Half.com had argued that many of the claims made by MercExchange in a patent that covers a system of searching online marketplaces should be thrown out because they were preceded by a previous invention. But Friedman disagreed with Half.com's interpretation.

"There exists a genuine dispute over whether the (previous) system anticipated each and every element of the claims of (MercExchange's patent)," Friedman wrote. "As such, Half.com's motion...is denied."

Friedman looked somewhat more kindly on eBay's efforts to dismiss claims made in MercExchange's patent that covers online auctions. eBay charged that the claims made in the patent were not adequately described in Woolston's original patent application, which was filed in 1995. Instead, eBay argued that Woolston amended his application years later, after he'd seen eBay's system in action.

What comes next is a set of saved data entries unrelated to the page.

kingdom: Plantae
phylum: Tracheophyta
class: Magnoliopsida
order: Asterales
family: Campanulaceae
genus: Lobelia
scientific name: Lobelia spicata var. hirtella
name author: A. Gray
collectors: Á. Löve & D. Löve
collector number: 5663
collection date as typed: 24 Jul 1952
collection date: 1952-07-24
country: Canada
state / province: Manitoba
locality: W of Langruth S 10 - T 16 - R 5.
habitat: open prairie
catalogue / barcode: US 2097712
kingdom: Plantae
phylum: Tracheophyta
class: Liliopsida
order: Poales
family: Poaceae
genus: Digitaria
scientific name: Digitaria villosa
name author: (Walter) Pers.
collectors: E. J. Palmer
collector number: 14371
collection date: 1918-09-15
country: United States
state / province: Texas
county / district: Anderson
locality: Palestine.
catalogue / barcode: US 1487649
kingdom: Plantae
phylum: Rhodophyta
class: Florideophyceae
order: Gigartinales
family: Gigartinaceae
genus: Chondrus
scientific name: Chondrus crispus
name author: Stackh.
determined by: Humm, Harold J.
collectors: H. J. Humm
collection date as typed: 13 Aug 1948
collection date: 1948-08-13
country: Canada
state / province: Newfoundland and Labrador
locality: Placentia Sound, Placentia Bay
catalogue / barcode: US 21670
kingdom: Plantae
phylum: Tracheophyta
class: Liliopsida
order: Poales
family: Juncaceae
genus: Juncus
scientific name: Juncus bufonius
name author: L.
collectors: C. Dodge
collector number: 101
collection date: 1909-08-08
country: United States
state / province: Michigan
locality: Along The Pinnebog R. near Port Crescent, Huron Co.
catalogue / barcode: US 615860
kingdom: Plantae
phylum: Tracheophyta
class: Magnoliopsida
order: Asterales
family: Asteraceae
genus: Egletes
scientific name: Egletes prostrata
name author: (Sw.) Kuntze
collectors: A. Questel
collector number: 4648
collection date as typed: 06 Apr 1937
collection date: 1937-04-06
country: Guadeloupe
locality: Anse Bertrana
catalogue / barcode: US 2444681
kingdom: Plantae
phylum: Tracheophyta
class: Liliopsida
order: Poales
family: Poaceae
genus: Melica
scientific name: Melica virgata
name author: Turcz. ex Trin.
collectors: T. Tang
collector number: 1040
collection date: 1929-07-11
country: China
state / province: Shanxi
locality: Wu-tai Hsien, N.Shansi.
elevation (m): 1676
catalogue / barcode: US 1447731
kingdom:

While sidestepping the issue of Woolston's motivation, the court ruled that he hadn't adequately described some claims involving charging fees or commissions to a seller's account. Friedman's ruling takes away one of the primary claims made in the patent.

"This is not a good development for the plaintiff," said Jeffrey Neuburger, a intellectual property attorney with Brown Raysman Millstein Felder & Steiner in New York, who has no affiliation with the contestants. "When a court throws out some of your claims right out of the bat, it narrows some of the claims against the defendant and takes some of wind out of your sails."

But Woolston took the development in stride. Woolston noted that the ruling only takes away 20 out of the 52 claims of one of his patents. Meanwhile, the other two patents will be going to trial intact.

"The three patents are going forward to trial. Their motion to dismiss the case for the most part failed," he said.

Finally, Friedman also ruled that eBay will be able to defend itself by charging MercExchange and its attorneys essentially with fraud. One of MercExchange's patent applications was denied due to a prior invention. eBay has argued that MercExchange's attorneys were required to provide information about the prior invention to the patent office when it considered MercExchange's applications for a patent on online auctions. If they had provided that information, the patent office would have denied its online auction patent, eBay argued.

Friedman didn't rule on whether MercExchange was guilty of fraud, only that eBay would be able to defend itself with that accusation. Using such a defense is common in patent trials and can be very effective, Neuburger said.

"It's a good tactic to use," he said. "It puts the plaintiff on the defensive."

But Robertson called it a mark of desperation on eBay's part.

"It is unfortunate that rather than engage in the merits, eBay now resorts to name-calling. But I guess desperate times call for desperate acts," he said.